The Context

These ' ' gnios' ' , that they had become alone, in the truth they had needed to pass for a long effort for, as self-taught, to learn everything alone. This knowledge could, simply, be apprehended in simpler and systematic way in a school. Instead of if having a genius, forty could be had. The affirmation of that the journalism is learned in the practical one also easily is struck by Pulitzer: ' ' Nobody in a writing has time or vocation to teach to a raw reporter the things that would have to know before carrying through the simplest work jornalstico' '. It is an undeniable truth. In the current society, that fights against the time and glorifies the imediatismo of the publication of the notice, more undeniable still.

Another objection presented for the critics to the implantation of the school, is of that the character, as the professional instinct, cannot be acquired, therefore is something with which already it is born.
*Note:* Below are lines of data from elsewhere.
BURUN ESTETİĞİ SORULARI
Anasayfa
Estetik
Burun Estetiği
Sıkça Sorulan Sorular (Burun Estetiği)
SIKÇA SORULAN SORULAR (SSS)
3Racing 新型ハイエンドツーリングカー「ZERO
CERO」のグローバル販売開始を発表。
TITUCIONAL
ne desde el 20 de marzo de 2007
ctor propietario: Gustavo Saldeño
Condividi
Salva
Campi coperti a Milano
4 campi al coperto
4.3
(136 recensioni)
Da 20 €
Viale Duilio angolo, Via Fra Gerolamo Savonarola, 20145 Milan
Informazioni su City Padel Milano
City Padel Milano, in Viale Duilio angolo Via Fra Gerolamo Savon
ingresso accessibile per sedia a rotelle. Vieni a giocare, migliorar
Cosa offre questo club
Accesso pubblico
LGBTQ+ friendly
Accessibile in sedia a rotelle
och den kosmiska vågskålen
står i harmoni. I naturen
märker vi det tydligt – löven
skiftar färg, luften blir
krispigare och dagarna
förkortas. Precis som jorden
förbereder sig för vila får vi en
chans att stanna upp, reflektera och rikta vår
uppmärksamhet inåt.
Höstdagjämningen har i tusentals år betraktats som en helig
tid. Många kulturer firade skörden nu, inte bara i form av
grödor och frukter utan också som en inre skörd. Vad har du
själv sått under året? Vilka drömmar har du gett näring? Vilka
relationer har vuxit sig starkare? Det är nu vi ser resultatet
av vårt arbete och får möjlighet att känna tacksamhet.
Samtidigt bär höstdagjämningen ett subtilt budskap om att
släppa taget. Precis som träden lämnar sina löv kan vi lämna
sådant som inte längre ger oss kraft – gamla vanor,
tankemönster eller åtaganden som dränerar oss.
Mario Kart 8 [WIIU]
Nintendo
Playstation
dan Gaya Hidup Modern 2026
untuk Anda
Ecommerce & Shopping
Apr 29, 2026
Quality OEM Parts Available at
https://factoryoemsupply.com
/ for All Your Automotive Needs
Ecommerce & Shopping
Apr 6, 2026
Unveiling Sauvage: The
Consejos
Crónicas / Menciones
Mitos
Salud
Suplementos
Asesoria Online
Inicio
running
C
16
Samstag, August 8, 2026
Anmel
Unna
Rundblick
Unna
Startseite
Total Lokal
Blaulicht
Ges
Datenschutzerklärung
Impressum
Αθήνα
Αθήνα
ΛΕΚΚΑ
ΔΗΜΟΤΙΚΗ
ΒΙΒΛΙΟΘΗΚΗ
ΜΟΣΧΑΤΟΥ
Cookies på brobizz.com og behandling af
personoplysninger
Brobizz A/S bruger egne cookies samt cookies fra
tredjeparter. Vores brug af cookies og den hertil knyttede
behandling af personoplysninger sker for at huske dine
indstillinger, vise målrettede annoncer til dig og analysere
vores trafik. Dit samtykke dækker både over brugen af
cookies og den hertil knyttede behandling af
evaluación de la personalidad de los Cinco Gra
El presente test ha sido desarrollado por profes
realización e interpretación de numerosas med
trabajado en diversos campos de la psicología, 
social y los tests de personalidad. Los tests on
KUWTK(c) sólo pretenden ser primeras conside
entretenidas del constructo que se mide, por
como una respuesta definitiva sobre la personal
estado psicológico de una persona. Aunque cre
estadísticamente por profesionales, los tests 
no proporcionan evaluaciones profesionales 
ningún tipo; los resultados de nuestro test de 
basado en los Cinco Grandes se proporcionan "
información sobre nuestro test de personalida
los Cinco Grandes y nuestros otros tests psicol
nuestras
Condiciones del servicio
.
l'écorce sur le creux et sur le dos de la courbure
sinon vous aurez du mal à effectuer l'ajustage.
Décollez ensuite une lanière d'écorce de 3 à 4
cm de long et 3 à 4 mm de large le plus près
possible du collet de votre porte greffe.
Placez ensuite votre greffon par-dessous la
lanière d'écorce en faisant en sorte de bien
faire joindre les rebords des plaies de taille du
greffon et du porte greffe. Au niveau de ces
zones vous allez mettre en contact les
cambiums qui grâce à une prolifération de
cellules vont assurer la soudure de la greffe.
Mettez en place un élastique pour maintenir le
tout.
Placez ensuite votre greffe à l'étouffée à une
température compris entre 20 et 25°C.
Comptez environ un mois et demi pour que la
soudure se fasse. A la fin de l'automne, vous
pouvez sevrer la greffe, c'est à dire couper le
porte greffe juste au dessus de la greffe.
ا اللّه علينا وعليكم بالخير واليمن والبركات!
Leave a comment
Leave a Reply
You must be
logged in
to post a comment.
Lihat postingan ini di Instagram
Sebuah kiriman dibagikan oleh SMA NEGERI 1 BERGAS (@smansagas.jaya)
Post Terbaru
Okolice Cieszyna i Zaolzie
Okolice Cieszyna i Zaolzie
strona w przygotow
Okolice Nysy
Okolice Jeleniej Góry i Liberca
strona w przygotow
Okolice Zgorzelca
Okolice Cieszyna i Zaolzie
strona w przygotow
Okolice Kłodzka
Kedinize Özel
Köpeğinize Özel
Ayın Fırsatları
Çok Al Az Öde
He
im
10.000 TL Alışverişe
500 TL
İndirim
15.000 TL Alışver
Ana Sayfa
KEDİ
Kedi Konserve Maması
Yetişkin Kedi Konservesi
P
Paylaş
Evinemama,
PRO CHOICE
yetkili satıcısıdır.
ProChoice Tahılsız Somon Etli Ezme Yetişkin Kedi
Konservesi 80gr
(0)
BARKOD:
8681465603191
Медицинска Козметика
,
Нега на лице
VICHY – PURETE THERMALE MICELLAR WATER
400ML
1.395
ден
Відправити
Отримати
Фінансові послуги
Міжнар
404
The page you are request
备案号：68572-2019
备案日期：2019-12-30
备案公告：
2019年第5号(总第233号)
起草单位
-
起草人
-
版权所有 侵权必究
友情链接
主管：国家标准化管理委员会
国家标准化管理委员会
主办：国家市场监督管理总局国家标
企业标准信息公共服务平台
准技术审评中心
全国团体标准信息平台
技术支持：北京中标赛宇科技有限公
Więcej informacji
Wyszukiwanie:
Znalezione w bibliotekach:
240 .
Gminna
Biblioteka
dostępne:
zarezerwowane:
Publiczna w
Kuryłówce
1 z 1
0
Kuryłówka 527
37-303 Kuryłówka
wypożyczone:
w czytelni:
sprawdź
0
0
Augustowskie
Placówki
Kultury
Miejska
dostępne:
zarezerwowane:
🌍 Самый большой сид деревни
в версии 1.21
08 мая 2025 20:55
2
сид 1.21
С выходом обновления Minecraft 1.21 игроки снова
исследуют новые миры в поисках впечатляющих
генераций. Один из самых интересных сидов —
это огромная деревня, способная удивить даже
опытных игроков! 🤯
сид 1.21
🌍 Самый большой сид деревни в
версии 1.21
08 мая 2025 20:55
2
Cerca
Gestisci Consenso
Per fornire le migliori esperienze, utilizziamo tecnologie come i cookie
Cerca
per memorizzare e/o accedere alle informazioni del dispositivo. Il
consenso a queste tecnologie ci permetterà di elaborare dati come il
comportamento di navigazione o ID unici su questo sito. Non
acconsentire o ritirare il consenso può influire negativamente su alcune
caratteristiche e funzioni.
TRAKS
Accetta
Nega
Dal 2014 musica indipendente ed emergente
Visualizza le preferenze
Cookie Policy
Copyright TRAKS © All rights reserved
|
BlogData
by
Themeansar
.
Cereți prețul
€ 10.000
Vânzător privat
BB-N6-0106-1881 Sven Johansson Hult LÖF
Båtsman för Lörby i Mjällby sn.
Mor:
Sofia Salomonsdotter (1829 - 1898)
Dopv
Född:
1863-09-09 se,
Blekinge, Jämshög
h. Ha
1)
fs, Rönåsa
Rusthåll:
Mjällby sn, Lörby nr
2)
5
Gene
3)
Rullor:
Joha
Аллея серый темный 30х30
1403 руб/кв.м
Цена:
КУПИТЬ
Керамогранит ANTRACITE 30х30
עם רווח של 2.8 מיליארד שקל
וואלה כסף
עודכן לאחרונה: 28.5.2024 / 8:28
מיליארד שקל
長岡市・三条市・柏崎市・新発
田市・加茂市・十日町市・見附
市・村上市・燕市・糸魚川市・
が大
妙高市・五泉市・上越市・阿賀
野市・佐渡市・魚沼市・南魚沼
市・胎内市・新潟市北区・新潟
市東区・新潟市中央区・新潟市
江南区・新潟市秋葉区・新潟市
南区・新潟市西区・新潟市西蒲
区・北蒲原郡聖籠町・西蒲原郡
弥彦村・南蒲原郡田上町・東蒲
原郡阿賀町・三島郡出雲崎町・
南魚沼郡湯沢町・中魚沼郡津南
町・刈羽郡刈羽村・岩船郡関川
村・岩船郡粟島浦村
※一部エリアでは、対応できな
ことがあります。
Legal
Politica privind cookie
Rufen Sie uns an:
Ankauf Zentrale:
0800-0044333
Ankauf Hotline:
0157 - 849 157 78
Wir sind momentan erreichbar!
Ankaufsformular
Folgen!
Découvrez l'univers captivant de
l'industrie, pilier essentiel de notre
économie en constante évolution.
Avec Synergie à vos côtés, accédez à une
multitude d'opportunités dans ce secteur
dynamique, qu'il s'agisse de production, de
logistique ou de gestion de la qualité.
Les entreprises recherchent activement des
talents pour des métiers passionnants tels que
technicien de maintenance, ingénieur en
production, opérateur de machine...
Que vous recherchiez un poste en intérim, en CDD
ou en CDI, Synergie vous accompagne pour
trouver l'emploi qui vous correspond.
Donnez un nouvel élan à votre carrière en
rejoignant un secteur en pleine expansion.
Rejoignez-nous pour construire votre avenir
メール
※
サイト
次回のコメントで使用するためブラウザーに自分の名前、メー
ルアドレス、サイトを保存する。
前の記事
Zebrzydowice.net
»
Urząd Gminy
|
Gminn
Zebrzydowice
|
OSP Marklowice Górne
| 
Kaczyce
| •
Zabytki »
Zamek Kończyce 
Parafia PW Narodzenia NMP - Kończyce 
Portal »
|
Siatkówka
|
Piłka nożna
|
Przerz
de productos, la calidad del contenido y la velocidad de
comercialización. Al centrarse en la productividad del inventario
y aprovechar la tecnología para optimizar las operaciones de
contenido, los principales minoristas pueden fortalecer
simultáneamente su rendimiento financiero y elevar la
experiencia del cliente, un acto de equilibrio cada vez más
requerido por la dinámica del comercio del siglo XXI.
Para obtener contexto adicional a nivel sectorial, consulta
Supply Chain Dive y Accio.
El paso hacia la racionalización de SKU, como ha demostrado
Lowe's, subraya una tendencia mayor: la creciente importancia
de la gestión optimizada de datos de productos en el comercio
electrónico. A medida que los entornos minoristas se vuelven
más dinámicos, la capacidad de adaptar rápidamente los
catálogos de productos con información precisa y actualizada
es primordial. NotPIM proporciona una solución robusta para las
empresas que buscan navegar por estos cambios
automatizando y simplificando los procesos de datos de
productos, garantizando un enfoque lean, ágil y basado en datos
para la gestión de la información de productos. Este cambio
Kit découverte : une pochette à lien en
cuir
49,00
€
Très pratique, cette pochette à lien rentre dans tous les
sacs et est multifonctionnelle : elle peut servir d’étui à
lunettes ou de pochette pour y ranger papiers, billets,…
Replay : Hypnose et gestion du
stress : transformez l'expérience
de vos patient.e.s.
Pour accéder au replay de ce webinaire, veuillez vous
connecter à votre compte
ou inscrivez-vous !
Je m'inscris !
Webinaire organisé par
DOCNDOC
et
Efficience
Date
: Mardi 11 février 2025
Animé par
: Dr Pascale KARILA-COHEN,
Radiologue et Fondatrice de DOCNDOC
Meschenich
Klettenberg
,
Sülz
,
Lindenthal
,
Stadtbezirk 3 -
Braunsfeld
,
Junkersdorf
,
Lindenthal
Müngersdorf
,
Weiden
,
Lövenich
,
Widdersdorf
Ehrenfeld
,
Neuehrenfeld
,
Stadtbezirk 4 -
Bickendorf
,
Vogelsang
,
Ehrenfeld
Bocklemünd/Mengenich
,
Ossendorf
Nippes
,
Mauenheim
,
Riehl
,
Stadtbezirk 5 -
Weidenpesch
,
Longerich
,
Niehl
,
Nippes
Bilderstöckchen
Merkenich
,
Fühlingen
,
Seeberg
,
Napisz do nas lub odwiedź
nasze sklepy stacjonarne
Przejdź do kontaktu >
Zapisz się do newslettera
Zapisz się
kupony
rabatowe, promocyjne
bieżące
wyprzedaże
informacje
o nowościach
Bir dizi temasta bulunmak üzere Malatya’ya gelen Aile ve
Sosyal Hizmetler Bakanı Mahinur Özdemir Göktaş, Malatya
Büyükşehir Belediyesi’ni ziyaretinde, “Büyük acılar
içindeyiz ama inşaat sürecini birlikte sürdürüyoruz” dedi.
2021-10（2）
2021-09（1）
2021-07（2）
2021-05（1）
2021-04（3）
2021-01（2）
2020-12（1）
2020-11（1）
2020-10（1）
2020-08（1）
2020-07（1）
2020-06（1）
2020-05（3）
Pulitzer doubted this. After all, everything what we are is product of a process in stages, resulted of an allied education to the professional experiences and the context where we live. The journalism school can help to fortify this character, showing to it what it is certain, and what is not. Pulitzer defended despite the education of substances as history, literature, ethics, right, modern languages, and rudimentos of sociology, physical statistics, sciences and economy; it was essential so that the journalist had a good base to be able to write. At the same time, it fought the introduction of one fierce disciplines of commercial administration of a periodical, reason for which argued with the director of the University of Harvard, giving up to implant the school of journalism in the related institution, opting to Columbia. The reason of the protests of Pulitzer to this respect is simple.